Ne de olsa hat sanatına yoğunlaşan kesimlerin "İslami" niteliği işin içine karıştırıldığında farklı ölçüler ve değerlerden söz etmek kaçınılmaz hale gelecek. Söz konusu "kültürel miras"a dönük ilgiyle, "Diriliş" düşüncesinde somutlaşan hayat tarzı/ mekân özlemleri arasında bir uçurum olduğunu bu köşede yayımlanan bir yazımda açmaya çalışmıştım: "Evlerinin içi nasıl döşeli?" Bahçe, çınar, mahalle, ayakların toprağa basması, kıble ölçüsü, hatta organik mimarinin öncüsü Frank Lloyd Wright'ı tasarımlarında etkilemiş olan, çeşitli şekillerde, her yöne açılarak oturmaya izin veren mobilya olarak, "sedir" olgusu... (Bu "sedir olgusu"nu ayrı bir başlık altında yazmayı düşünüyorum.) Modernite (ve kemalizm) bize ait olan ne varsa, elimizden alırken şiirlerle sürdürüyorduk savunmamızı. (Kazmayı kayalara değil kalplere vur ey/ Ferhat niçindir kırdığın bunca taş senin...) Ne Lübnan'a öykünmesi gerekirdi, ne de Manhattan'a; İstanbul'un gökdelenlere ihtiyacı yoktu.
İmar inşa yetkileri elimize geçtiğinde ne oldu da hayat hikayeleriyle bütünleşmiş mahalle ve sokaklara dönük koruma gözetme duyarlığını "Batıcı" yazarların kalemlerinin insafına terketmeye başladık... Bunun cevabı, sadece "nostalji" üzerinden oluşturulan mimarlık ve çevre duyarlığının, imar-inşa alanında ellerin taşın altına konulmasını gerektiren aşamasında yeterli malzeme ve açıklama sunamıyor olmasında aranmalı.
"Nostalji"ye dayalı birikimin yıkım karşısında dayanıklı olmaya yetmediği noktada, kentsel dönüşüm faaliyetleriyle de bütünleşirken kaçınılmaz olarak yeni teklif ve eleştirilere açılıyor zihin ve muhayyeleler. "İslami kesim" olarak adlandırılan kesim veya kesimlerin şehir ve mimari alanlarında hem katılımcı hem de eleştimen sıfatıyla edindiği yeni tecrübe ve kazanımlar, pozisyon ve bakış açıları, mimarlık ve çevre alanında süren konuşkanlığa bir katkı sunmaya başladı gibi geliyor bana.

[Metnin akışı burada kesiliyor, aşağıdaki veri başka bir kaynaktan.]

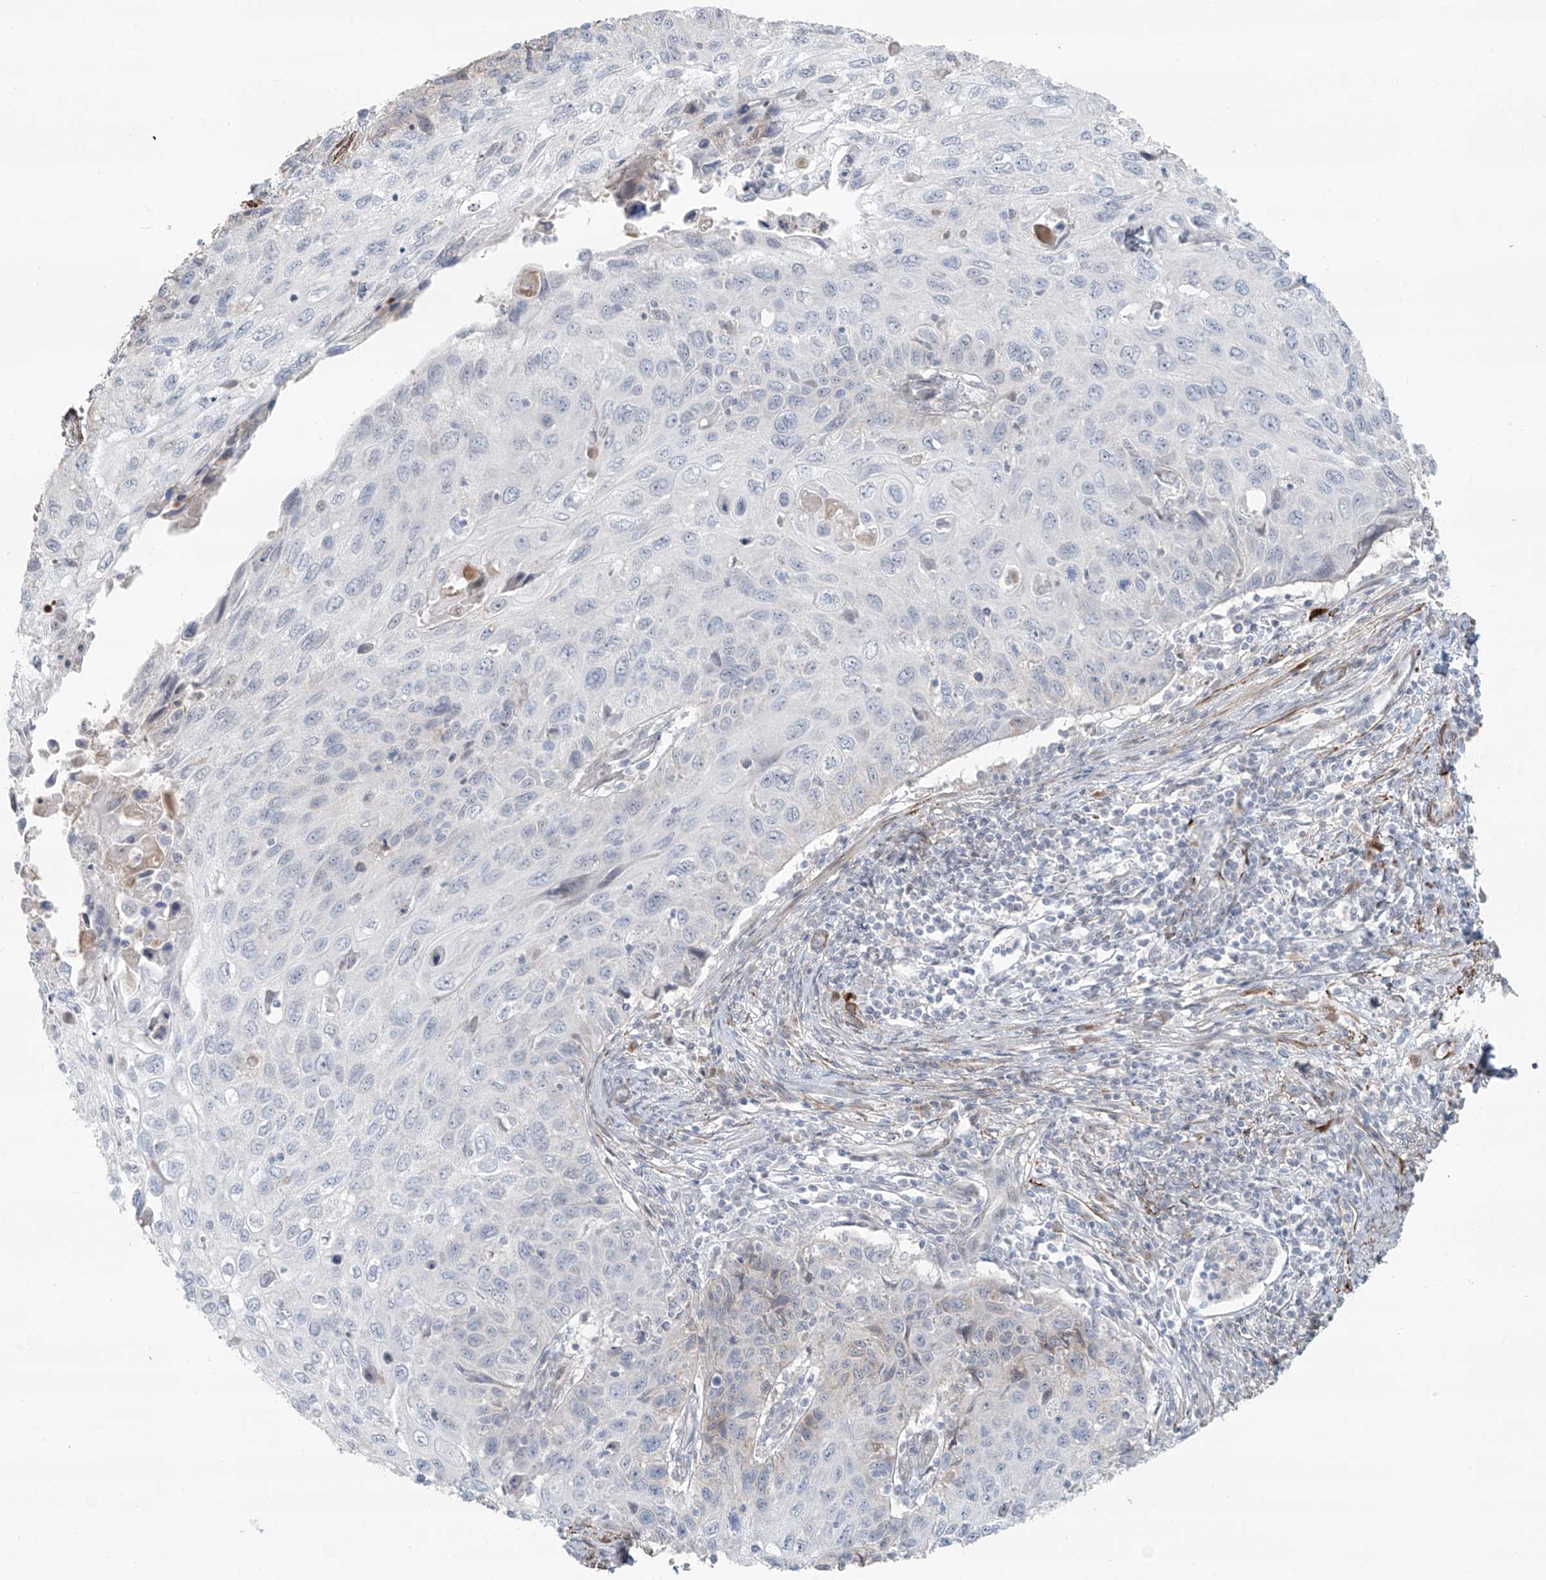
{"staining": {"intensity": "negative", "quantity": "none", "location": "none"}, "tissue": "cervical cancer", "cell_type": "Tumor cells", "image_type": "cancer", "snomed": [{"axis": "morphology", "description": "Squamous cell carcinoma, NOS"}, {"axis": "topography", "description": "Cervix"}], "caption": "IHC photomicrograph of human squamous cell carcinoma (cervical) stained for a protein (brown), which displays no staining in tumor cells. (Stains: DAB (3,3'-diaminobenzidine) immunohistochemistry (IHC) with hematoxylin counter stain, Microscopy: brightfield microscopy at high magnification).", "gene": "RASGEF1A", "patient": {"sex": "female", "age": 70}}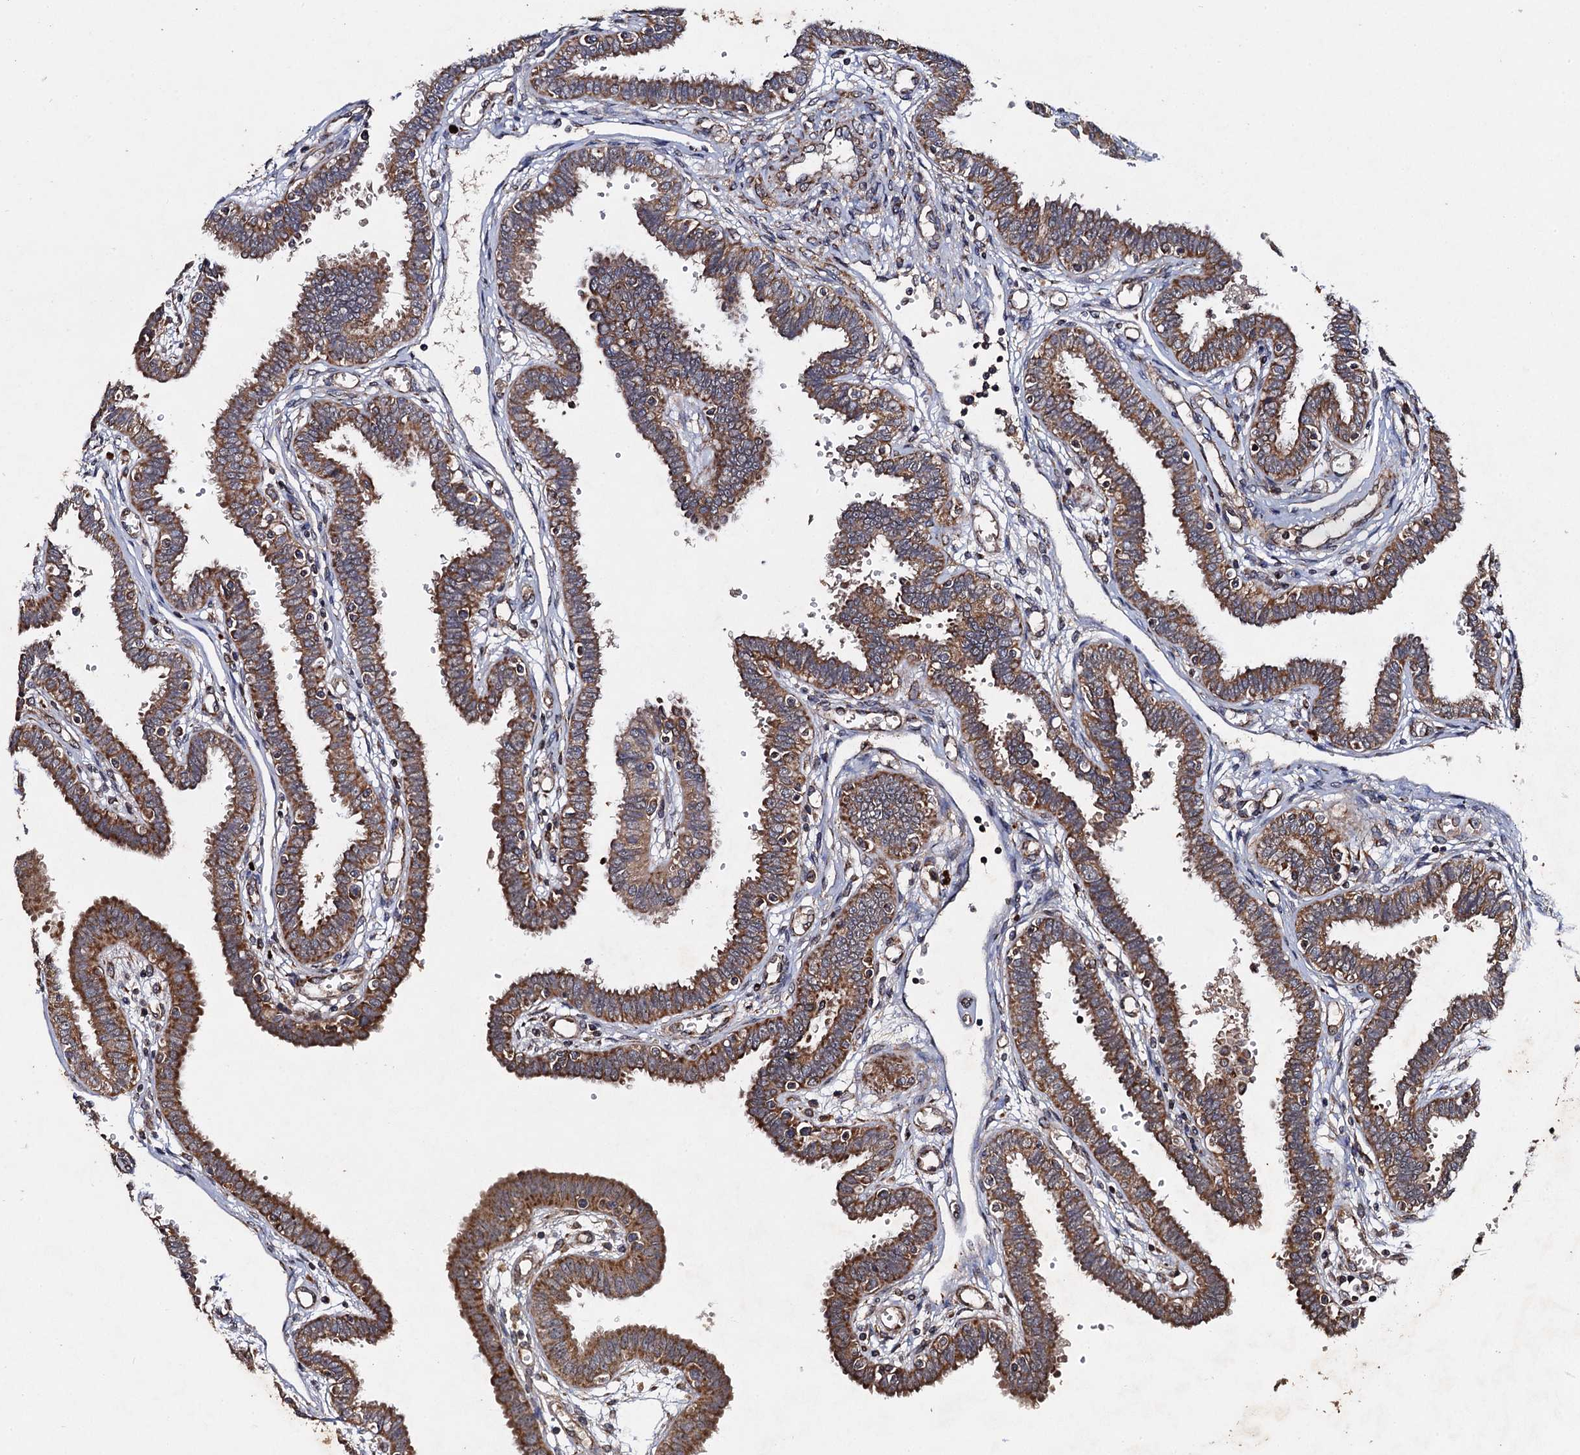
{"staining": {"intensity": "moderate", "quantity": ">75%", "location": "cytoplasmic/membranous"}, "tissue": "fallopian tube", "cell_type": "Glandular cells", "image_type": "normal", "snomed": [{"axis": "morphology", "description": "Normal tissue, NOS"}, {"axis": "topography", "description": "Fallopian tube"}], "caption": "Brown immunohistochemical staining in benign fallopian tube exhibits moderate cytoplasmic/membranous positivity in about >75% of glandular cells.", "gene": "NDUFA13", "patient": {"sex": "female", "age": 32}}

Bu konuşkanlığın entelektüel plandaki yansıması, mimarlık ve şehircilik sorunlarını ciddiye alan metinlerde gözlenen, alışılmış nostaljik yorumların ötesine geçen çözümleme ve tanımlama çabası.
Keşke benzeri bir duyarlığı, daha geniş ancak rastlantısal bir okuma sunumu anlamına gelen panolarda da görebilseydik... Kaybolup giden Çınçın Mahallesi'ne "bir varmış bir yokmuş" başlığıyla göndermede bulunan panolarla anlatılmak istenen tam olarak nedir?... O hayatlara ne oldu, evlerini terketmeye mecbur edilen o insanlar kendilerine yeni ve mutlu hayatlar kurabildiler mi? ... Kaybolup giden Çınçın Mahallesi için "bir varmış bir yokmuş" başlıklı panolarla anlatılmak istenen tam olarak nedir?... Mekân değişimine (dayatılmış bir modern hayata) zorlanan insanlar kendilerine bir yuva algısıyla muhkem bir çevre edinebildiler mi? (Sahi, 1960'ların gecekondularında sürdürülen çatallı bıçaklı yemek yemeyi öğretmeyi de içine alan Modern Hayat Kursları'nı hangi açıdan eleştiriyorduk?) İnsanı, kendini yuvasında hissetmeyi mümkün kılacak süreçlerle değil de katı operasyonlarla değişmeye zorlayan mekânlar, akla betonarmenin gücüne iman etmiş Fransız ütopyacılarını ve Sovyet mimarlık üsluplarını getiriyor.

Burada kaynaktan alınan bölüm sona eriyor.